- PROMPT: Write out, with no changes, every line starting at the one that contains "- Assign top_right" and ending at the last line of the data below. Leave pictures out.

[Dataset entries]
__________________________________________________

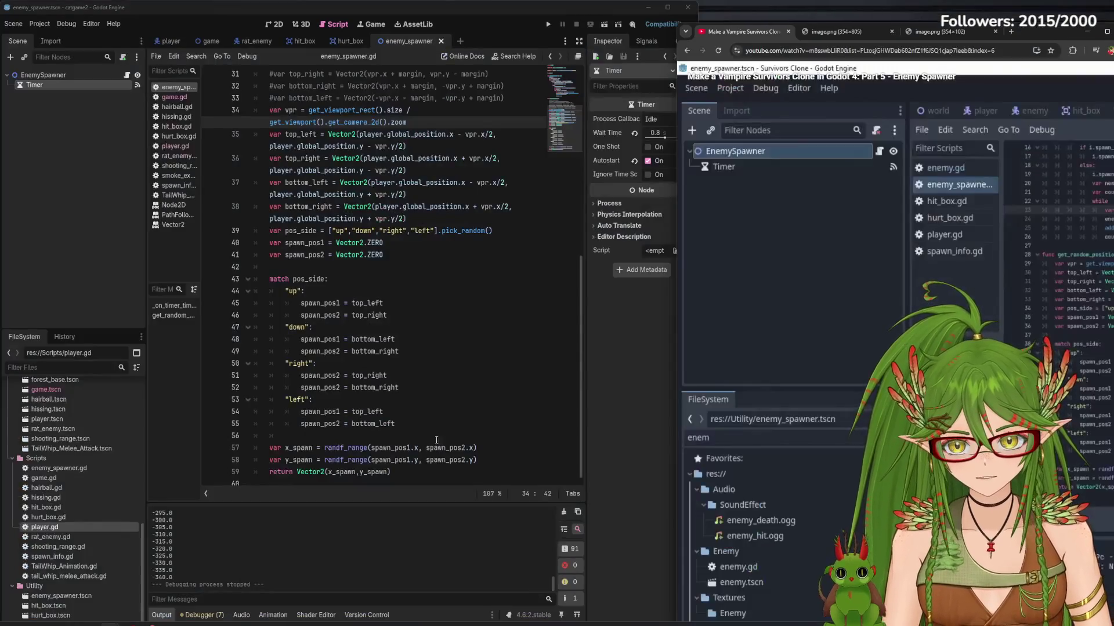
click(340, 375)
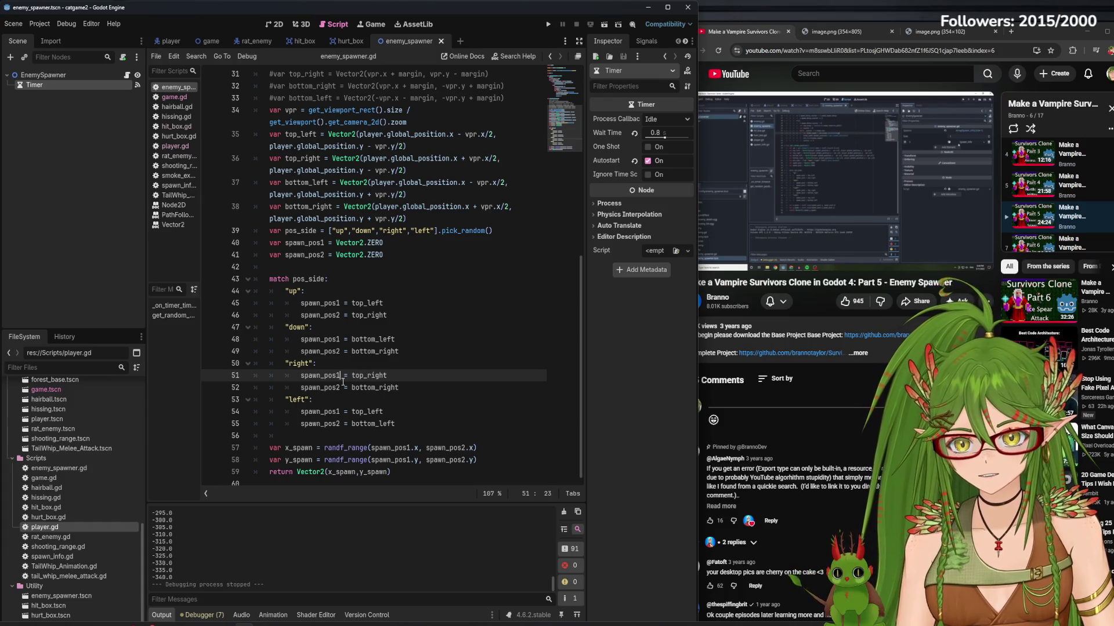
- Assign top_right to spawn_pos1 in the right case, save enemy_spawner.gd, and run the game
click(408, 392)
key(ctrl+s)
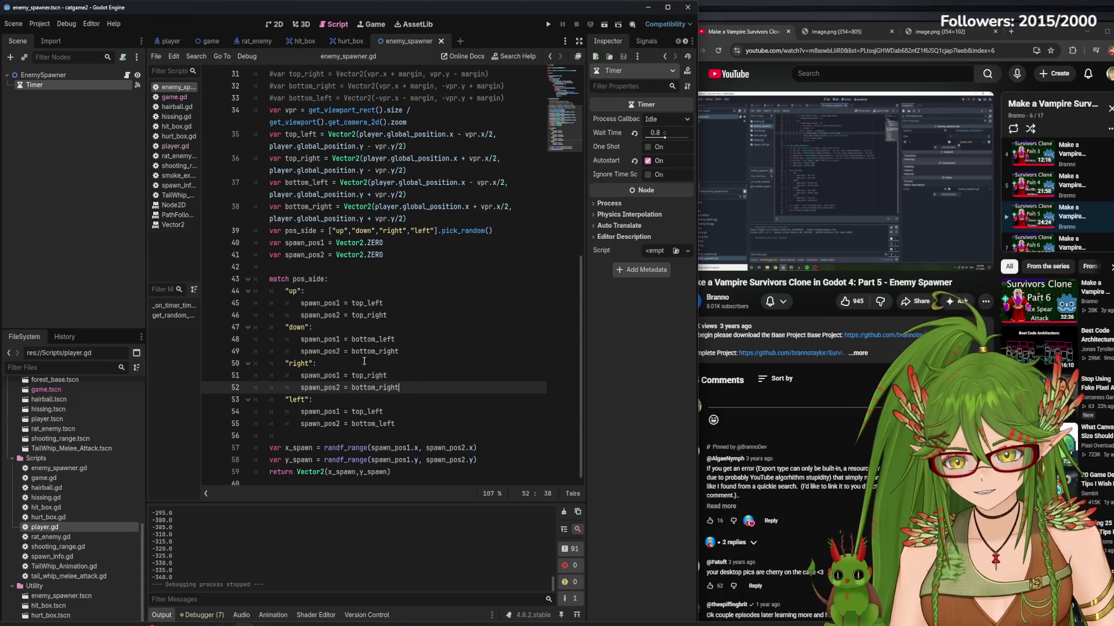
click(334, 376)
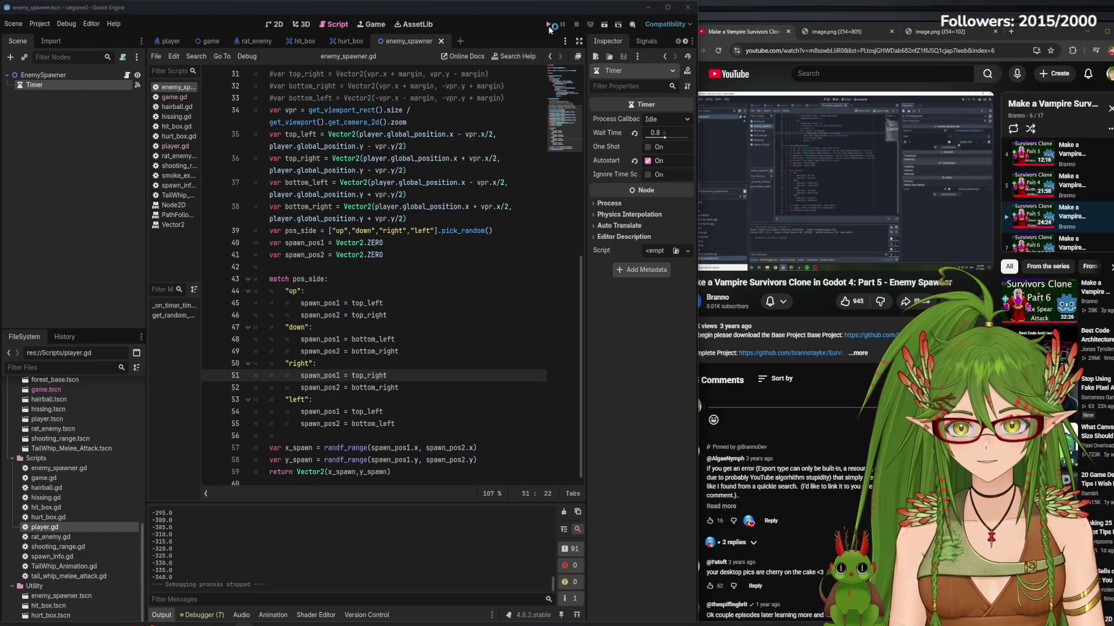
click(549, 26)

__________________________________________________

- EXPECTED ANSWER:
- Assign top_right to spawn_pos1 in the right case, save enemy_spawner.gd, and run the game
click(408, 392)
key(ctrl+s)
click(334, 376)
click(549, 26)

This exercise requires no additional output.